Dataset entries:
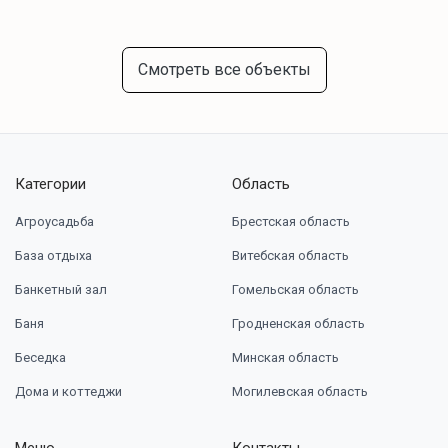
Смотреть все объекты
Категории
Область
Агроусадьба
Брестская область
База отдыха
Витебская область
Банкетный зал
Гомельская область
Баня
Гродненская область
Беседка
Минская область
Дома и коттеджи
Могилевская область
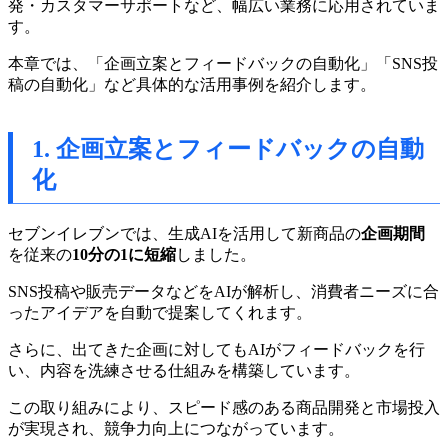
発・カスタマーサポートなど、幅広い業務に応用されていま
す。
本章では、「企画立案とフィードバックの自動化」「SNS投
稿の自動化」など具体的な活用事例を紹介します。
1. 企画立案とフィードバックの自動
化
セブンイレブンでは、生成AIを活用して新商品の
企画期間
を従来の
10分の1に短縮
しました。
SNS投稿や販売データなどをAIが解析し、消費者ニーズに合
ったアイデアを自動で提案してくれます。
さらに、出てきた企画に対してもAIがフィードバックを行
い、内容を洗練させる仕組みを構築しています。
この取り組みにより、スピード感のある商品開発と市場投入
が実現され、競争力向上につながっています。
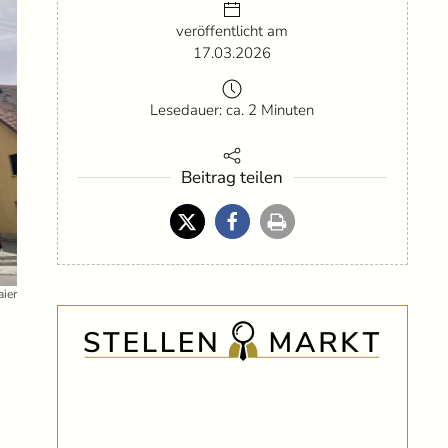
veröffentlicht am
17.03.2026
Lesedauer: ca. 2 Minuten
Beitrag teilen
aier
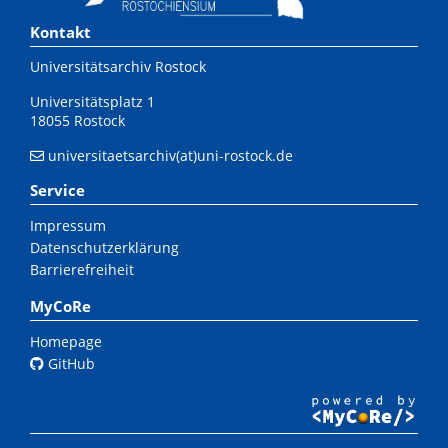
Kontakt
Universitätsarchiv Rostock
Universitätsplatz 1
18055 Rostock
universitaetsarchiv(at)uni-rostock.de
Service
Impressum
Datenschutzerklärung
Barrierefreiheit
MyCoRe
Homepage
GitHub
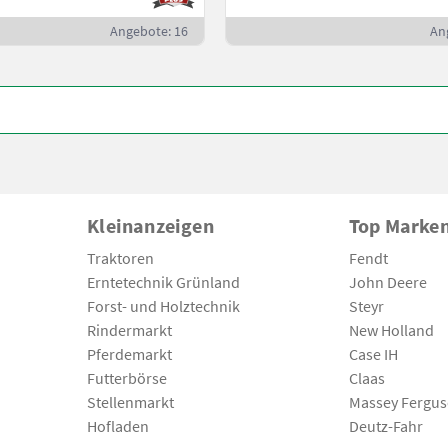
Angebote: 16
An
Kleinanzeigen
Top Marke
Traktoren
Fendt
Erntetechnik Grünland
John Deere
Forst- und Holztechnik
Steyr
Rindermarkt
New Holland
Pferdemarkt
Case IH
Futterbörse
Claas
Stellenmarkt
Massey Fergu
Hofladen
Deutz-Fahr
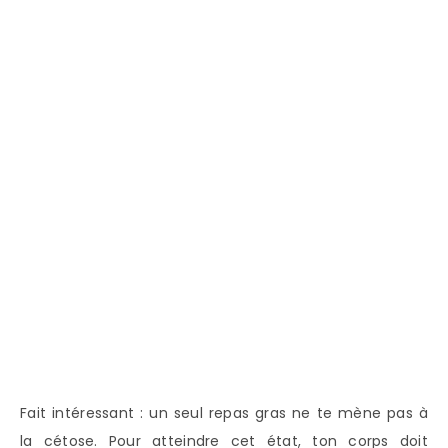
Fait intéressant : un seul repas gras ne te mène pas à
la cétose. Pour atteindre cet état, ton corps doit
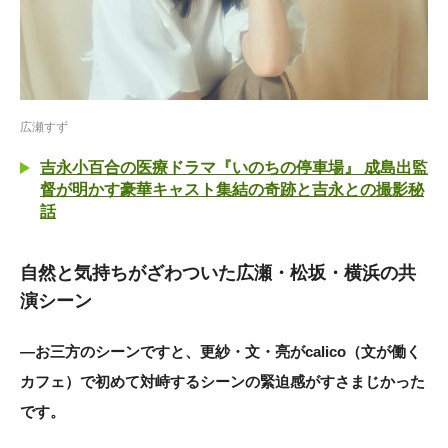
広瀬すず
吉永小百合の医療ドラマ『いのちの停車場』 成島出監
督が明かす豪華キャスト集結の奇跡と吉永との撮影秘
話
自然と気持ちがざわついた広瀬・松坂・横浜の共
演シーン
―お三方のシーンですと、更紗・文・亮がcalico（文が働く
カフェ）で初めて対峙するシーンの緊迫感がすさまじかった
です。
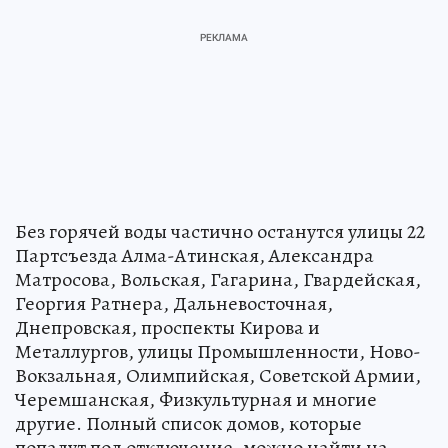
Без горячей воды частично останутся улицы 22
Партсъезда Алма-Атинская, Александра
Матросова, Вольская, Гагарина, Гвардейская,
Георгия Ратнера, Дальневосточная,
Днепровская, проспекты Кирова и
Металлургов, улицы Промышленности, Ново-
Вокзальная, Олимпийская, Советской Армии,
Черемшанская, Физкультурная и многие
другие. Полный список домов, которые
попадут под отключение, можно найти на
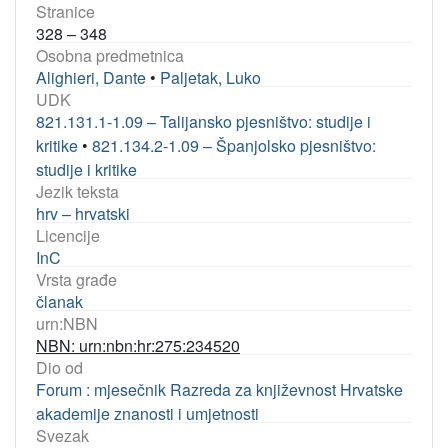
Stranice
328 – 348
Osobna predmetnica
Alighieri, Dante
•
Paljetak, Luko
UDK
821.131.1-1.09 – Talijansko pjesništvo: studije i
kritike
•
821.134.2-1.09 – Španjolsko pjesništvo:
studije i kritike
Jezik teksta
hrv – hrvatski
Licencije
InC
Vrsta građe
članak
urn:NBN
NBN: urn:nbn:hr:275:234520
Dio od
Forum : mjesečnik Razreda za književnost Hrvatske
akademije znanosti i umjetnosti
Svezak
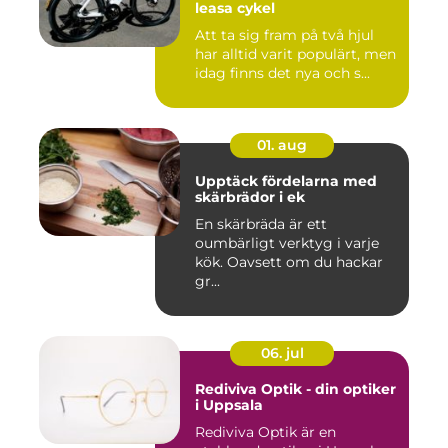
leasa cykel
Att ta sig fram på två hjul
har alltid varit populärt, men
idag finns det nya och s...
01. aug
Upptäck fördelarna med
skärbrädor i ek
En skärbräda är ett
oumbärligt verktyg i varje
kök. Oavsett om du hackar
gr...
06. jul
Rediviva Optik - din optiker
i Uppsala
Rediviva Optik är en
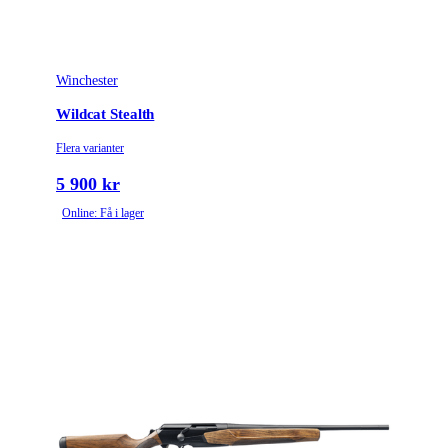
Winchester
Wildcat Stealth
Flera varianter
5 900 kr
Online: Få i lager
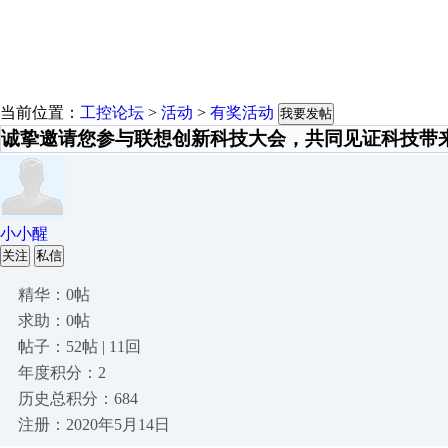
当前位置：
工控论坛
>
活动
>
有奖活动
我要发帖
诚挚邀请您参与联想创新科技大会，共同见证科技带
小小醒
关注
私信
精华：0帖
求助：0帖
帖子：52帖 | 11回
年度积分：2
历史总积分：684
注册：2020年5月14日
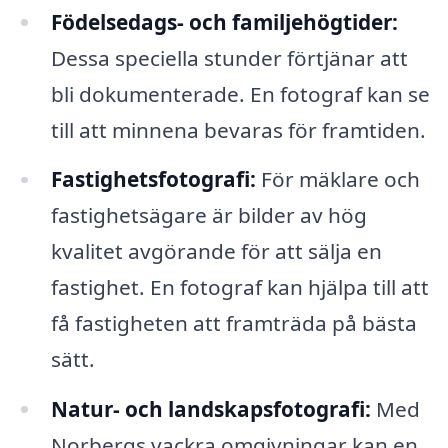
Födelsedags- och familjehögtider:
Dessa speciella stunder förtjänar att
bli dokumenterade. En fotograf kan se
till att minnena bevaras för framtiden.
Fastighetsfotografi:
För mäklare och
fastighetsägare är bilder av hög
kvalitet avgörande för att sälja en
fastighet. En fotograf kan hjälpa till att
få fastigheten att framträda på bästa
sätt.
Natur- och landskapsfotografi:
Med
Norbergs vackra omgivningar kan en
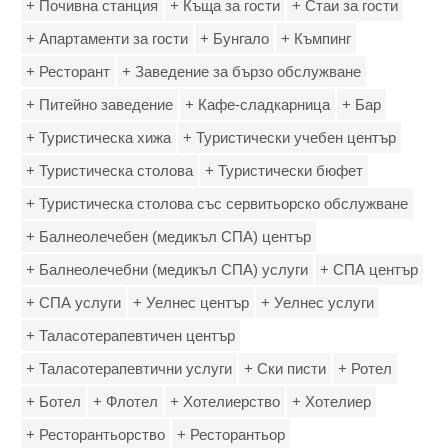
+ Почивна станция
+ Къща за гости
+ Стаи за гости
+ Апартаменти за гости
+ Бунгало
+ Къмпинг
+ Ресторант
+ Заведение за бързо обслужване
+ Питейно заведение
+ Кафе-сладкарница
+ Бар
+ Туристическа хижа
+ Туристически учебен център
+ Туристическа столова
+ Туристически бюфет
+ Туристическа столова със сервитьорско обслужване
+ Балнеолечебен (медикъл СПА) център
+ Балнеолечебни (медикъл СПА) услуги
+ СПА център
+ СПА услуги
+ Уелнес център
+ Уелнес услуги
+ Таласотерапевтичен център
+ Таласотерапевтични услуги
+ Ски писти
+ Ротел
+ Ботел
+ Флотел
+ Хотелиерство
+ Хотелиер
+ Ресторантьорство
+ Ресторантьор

Your objective -> Every line of the entries that includes "обслужване" must be copied into the answer.

Written solution ->
+ Заведение за бързо обслужване
+ Туристическа столова със сервитьорско обслужване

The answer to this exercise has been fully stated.